The purpose of the Erwin Schrödinger project Energy, product sets and growth in infinite groups is the study of abstract algebraic objects, so called groups. However, often they are much less abstract than it might seem. Many groups do indeed occur in a quite natural way as symmetries of geometric spaces: the well- known planar Euclidean plane, the negatively curved hyperbolic plane, or highly connected networks, for example. Hence, a good way to approach groups is to understand their geometry. In this project, I will work with hyperbolic groups. In these groups much negative curvature behaviour is preserved. In order to analyse the complexity of groups and to distinguish them from each other, we often consider their growth rate. In hyperbolic groups this growth rate is exponential, i.e. like the growth rate of bacteria whose population doubles in every reproduction step. A new trend is the study of product set growth in groups. We recently developed new geometric tools to understand this in hyperbolic groups.

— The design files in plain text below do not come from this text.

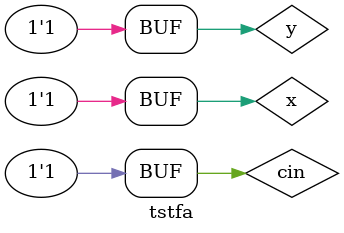
<source format=v>
		   module full_adder (x,y,cin,sum,cout);		
			   input x,y,cin;
			   output sum,cout;
			   wire w1,w2,w3;
			   xor #11ns gate1(w1,x,y);
			   and #7ns gate2(w2,x,y); 
			   xor #11ns gate3(sum,w1,cin); 
			   and #7ns gate4(w3,w1,cin); 
			   or #7ns gate5(cout,w3,w2);	
		   endmodule  
		   
		   
		   module tstfa ();
			   reg x,y,cin;
			   wire sum,cout;
			   full_adder fa(x,y,cin,sum,cout);
			   initial
				   
				   begin 
					
					   
					  {x,y,cin} = 3'b000;
				   repeat (7)
				#700ns {x,y,cin} = {x,y,cin} + 3'b001;
				end
			   endmodule
			   
			   
</source>
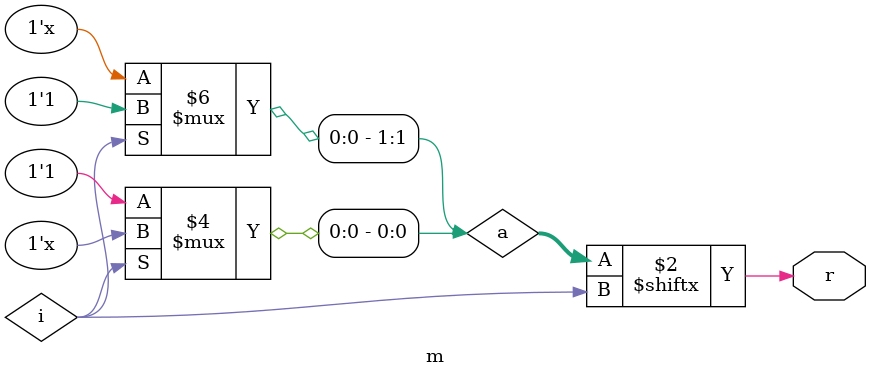
<source format=sv>
module m(output logic r);
  logic [1:0] a;
  logic i;
  always_comb begin a[i] = 1; r = a[i]; end
endmodule

</source>
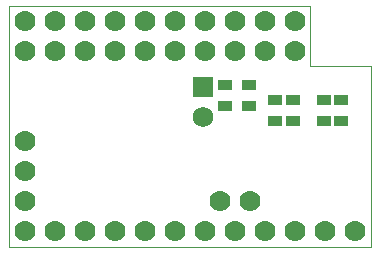
<source format=gts>
G75*
%MOIN*%
%OFA0B0*%
%FSLAX25Y25*%
%IPPOS*%
%LPD*%
%AMOC8*
5,1,8,0,0,1.08239X$1,22.5*
%
%ADD10C,0.00000*%
%ADD11C,0.07000*%
%ADD12R,0.06900X0.06900*%
%ADD13C,0.06900*%
%ADD14R,0.05124X0.03550*%
D10*
X0030829Y0002606D02*
X0151329Y0002606D01*
X0151329Y0062811D01*
X0131250Y0062850D01*
X0131211Y0062889D01*
X0131211Y0072811D01*
X0131250Y0082850D01*
X0030829Y0082850D01*
X0030829Y0002606D01*
D11*
X0036250Y0007850D03*
X0046250Y0007850D03*
X0056250Y0007850D03*
X0066250Y0007850D03*
X0076250Y0007850D03*
X0086250Y0007850D03*
X0096250Y0007850D03*
X0106250Y0007850D03*
X0116250Y0007850D03*
X0126250Y0007850D03*
X0136250Y0007850D03*
X0146250Y0007850D03*
X0111250Y0017850D03*
X0101250Y0017850D03*
X0096250Y0067850D03*
X0086250Y0067850D03*
X0076250Y0067850D03*
X0066250Y0067850D03*
X0056250Y0067850D03*
X0046250Y0067850D03*
X0036250Y0067850D03*
X0036250Y0077850D03*
X0046250Y0077850D03*
X0056250Y0077850D03*
X0066250Y0077850D03*
X0076250Y0077850D03*
X0086250Y0077850D03*
X0096250Y0077850D03*
X0106250Y0077850D03*
X0116250Y0077850D03*
X0126250Y0077850D03*
X0126250Y0067850D03*
X0116250Y0067850D03*
X0106250Y0067850D03*
X0036250Y0037850D03*
X0036250Y0027850D03*
X0036250Y0017850D03*
D12*
X0095329Y0056007D03*
D13*
X0095329Y0046007D03*
D14*
X0102829Y0049464D03*
X0102829Y0056551D03*
X0110829Y0056551D03*
X0110829Y0049464D03*
X0119329Y0051551D03*
X0125329Y0051551D03*
X0125329Y0044464D03*
X0119329Y0044464D03*
X0135829Y0044464D03*
X0141329Y0044464D03*
X0141329Y0051551D03*
X0135829Y0051551D03*
M02*

</source>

In this project I will address this question in other interesting groups, that is, in infinite finitely generated groups each element of which has a uniform finite order (for example, every power of thousand equals to 1). The construction of these so called Burnside groups is one of the highlights of my field and is quite important to test new hypotheses or methods. On the other hand, rather recent geometric methods allow for approximations of these groups by the well- studied hyperbolic groups. I want to make use of this approximation to transfer our recently acquired knowledge on hyperbolic groups to Burnside groups. I expect to improve our understanding of the growth of product sets in Burnside groups, their complexity and the quality of the aforementioned approximations. The Erwin Schrödinger Fellowship allows me to conduct this project in collaboration with a leading expert in the geometric construction of Burnside groups and their growth at the University of Rennes in France.

We proved fine and optimal estimates on the growth of product sets, or sub-semi-groups respectively, in Burnside groups of sufficiently large odd exponent. With these results, we extended previously known growth estimates of Razborov and of Safin for free groups, as well as of Delzant and PI for hyperbolic groups, to Burnside groups. For this purpose, we have, in particular, further developed methods to study product set growth in groups that act acylindrically on a hyperbolic space.